◆ **SOURCE PASSAGE**

----------------------------------------

Now Join should be such if data is not found in table b then only it should be searched in table c
Desired:
cola col b col c col d
1 000 somedata moredata
1 001 somedata moredata
2 000 somedata moredata
3 000 somedata moredata
3 001 somedata moredata
3 002 somedata moredata
Well, currently what i am doing is, left join b to a and c to a, but i think every time for record in a will be searched in b and c both making it Less cost effective. hence want to make it cost effective/fine-tune such that if records NOT exist in b then only search c.
What you really need is a way to "collect" all the rows from table B, and if there are none, then all the rows from table C. Doing the join to A is then standard.
Something like this should work. Make it a subquery and join to your first table.
select col_a, col_b, col_c
from table_b
union all
select col_a, col_b, col_c
from table_c
where (select count(*) from table_b) = 0
If table_b has at least one row, then nothing will be selected from table_c (because the where condition will be false for all rows in table_c). However, if table_b is empty, all the rows from table_c will be selected.
What you need to do is first create a union of two tables B and C with only those records where are in B and C but if they are in B then we should ignore the C ones then do a join with Table A. Thus:
SELECT B.cola, B.colb from B
UNION ALL
SELECT C.cola, C.colb from C
Now using this table, you can join with Table A like:
SELECT A.cola, A.colb, tmp.colc
FROM A
JOIN
( SELECT B.cola, B.colb, B.colc from B
UNION ALL
SELECT C.cola, C.colb from C) AS tmp
ON A.cola = tmp.cola
AND A.colb = tmp.colb
Two left joins:
select a.*, b.*, c.*
from a
left join b
on a.cola=b.cola
and a.colb = b.colb
left join c
on a.cola=c.cola
and a.colb=c.colb

----------------------------------------

◆ **SUPPLIED MATERIAL**
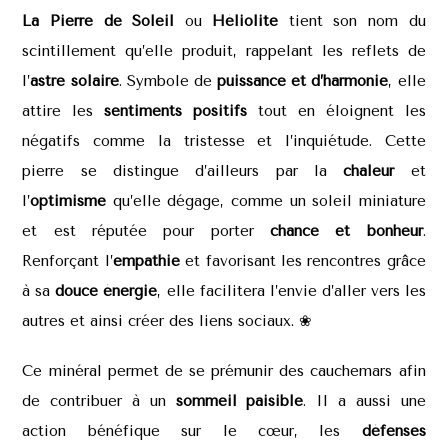
La Pierre de Soleil
ou
Héliolite
tient son nom du
scintillement qu’elle produit, rappelant les reflets de
l’
astre solaire
. Symbole de
puissance et d’harmonie
, elle
attire les
sentiments positifs
tout en éloignent les
négatifs comme la tristesse et l’inquiétude. Cette
pierre se distingue d’ailleurs par la
chaleur
et
l’
optimisme
qu’elle dégage, comme un soleil miniature
et est réputée pour porter
chance et bonheur
.
Renforçant l’
empathie
et favorisant les rencontres grâce
à sa
douce énergie
, elle facilitera l’envie d’aller vers les
autres et ainsi créer des liens sociaux. ❀
Ce minéral permet de se prémunir des cauchemars afin
de contribuer à un
sommeil paisible
. Il a aussi une
action bénéfique sur le cœur, les
défenses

----------------------------------------

◆ **TASK A**
Decide whether each statement below agrees with the SQL join thread. Answer yes or no for each, and quote the words from the thread that settle it.
(i) With the union approach, nothing is taken from table_c when table_b has at least one row.
(ii) The person asking currently uses inner joins to attach b and c to a.
(iii) The union query is meant to be used as a subquery joined to the first table.
◆ **TASK B**
Rewrite the part of the SQL join thread that opens with the words "What you really" and closes with "is then standard.", replacing "standard" with "straightforward".

◆ **WRITTEN SOLUTION A**
(i) Yes: "If table_b has at least one row, then nothing will be selected from table_c"
(ii) No: "left join b to a and c to a"
(iii) Yes: "Make it a subquery and join to your first table."

◆ **WRITTEN SOLUTION B**
What you really need is a way to "collect" all the rows from table B, and if there are none, then all the rows from table C. Doing the join to A is then straightforward.